■ TASK PROMPT
For the records below, tally the lines that include the word "系統工程" and give only the tally.

(Plain-text document sources)
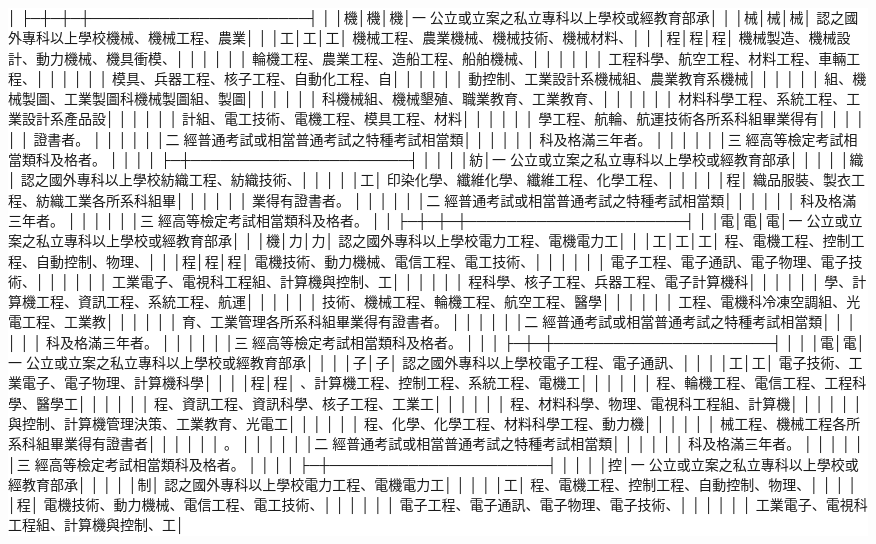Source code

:│  ├─┼─┼─┼──────────────────────┤
│  │機│機│機│一  公立或立案之私立專科以上學校或經教育部承│
│  │械│械│械│    認之國外專科以上學校機械、機械工程、農業│
│  │工│工│工│    機械工程、農業機械、機械技術、機械材料、│
│  │程│程│程│    機械製造、機械設計、動力機械、機具衝模、│
│  │  │  │  │    輪機工程、農業工程、造船工程、船舶機械、│
│  │  │  │  │    工程科學、航空工程、材料工程、車輛工程、│
│  │  │  │  │    模具、兵器工程、核子工程、自動化工程、自│
│  │  │  │  │    動控制、工業設計系機械組、農業教育系機械│
│  │  │  │  │    組、機械製圖、工業製圖科機械製圖組、製圖│
│  │  │  │  │    科機械組、機械墾殖、職業教育、工業教育、│
│  │  │  │  │    材料科學工程、系統工程、工業設計系產品設│
│  │  │  │  │    計組、電工技術、電機工程、模具工程、材料│
│  │  │  │  │    學工程、航輪、航運技術各所系科組畢業得有│
│  │  │  │  │    證書者。                                │
│  │  │  │  │二  經普通考試或相當普通考試之特種考試相當類│
│  │  │  │  │    科及格滿三年者。                        │
│  │  │  │  │三  經高等檢定考試相當類科及格者。          │
│  │  │  ├─┼──────────────────────┤
│  │  │  │紡│一  公立或立案之私立專科以上學校或經教育部承│
│  │  │  │織│    認之國外專科以上學校紡織工程、紡織技術、│
│  │  │  │工│    印染化學、纖維化學、纖維工程、化學工程、│
│  │  │  │程│    織品服裝、製衣工程、紡織工業各所系科組畢│
│  │  │  │  │    業得有證書者。                          │
│  │  │  │  │二  經普通考試或相當普通考試之特種考試相當類│
│  │  │  │  │    科及格滿三年者。                        │
│  │  │  │  │三  經高等檢定考試相當類科及格者。          │
│  ├─┼─┼─┼──────────────────────┤
│  │電│電│電│一  公立或立案之私立專科以上學校或經教育部承│
│  │機│力│力│    認之國外專科以上學校電力工程、電機電力工│
│  │工│工│工│    程、電機工程、控制工程、自動控制、物理、│
│  │程│程│程│    電機技術、動力機械、電信工程、電工技術、│
│  │  │  │  │    電子工程、電子通訊、電子物理、電子技術、│
│  │  │  │  │    工業電子、電視科工程組、計算機與控制、工│
│  │  │  │  │    程科學、核子工程、兵器工程、電子計算機科│
│  │  │  │  │    學、計算機工程、資訊工程、系統工程、航運│
│  │  │  │  │    技術、機械工程、輪機工程、航空工程、醫學│
│  │  │  │  │    工程、電機科冷凍空調組、光電工程、工業教│
│  │  │  │  │    育、工業管理各所系科組畢業得有證書者。  │
│  │  │  │  │二  經普通考試或相當普通考試之特種考試相當類│
│  │  │  │  │    科及格滿三年者。                        │
│  │  │  │  │三  經高等檢定考試相當類科及格者。          │
│  │  ├─┼─┼──────────────────────┤
│  │  │電│電│一  公立或立案之私立專科以上學校或經教育部承│
│  │  │子│子│    認之國外專科以上學校電子工程、電子通訊、│
│  │  │工│工│    電子技術、工業電子、電子物理、計算機科學│
│  │  │程│程│    、計算機工程、控制工程、系統工程、電機工│
│  │  │  │  │    程、輪機工程、電信工程、工程科學、醫學工│
│  │  │  │  │    程、資訊工程、資訊科學、核子工程、工業工│
│  │  │  │  │    程、材料科學、物理、電視科工程組、計算機│
│  │  │  │  │    與控制、計算機管理決策、工業教育、光電工│
│  │  │  │  │    程、化學、化學工程、材料科學工程、動力機│
│  │  │  │  │    械工程、機械工程各所系科組畢業得有證書者│
│  │  │  │  │    。                                      │
│  │  │  │  │二  經普通考試或相當普通考試之特種考試相當類│
│  │  │  │  │    科及格滿三年者。                        │
│  │  │  │  │三  經高等檢定考試相當類科及格者。          │
│  │  │  ├─┼──────────────────────┤
│  │  │  │控│一  公立或立案之私立專科以上學校或經教育部承│
│  │  │  │制│    認之國外專科以上學校電力工程、電機電力工│
│  │  │  │工│    程、電機工程、控制工程、自動控制、物理、│
│  │  │  │程│    電機技術、動力機械、電信工程、電工技術、│
│  │  │  │  │    電子工程、電子通訊、電子物理、電子技術、│
│  │  │  │  │    工業電子、電視科工程組、計算機與控制、工│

■ SOLUTION TO THIS EXERCISE
3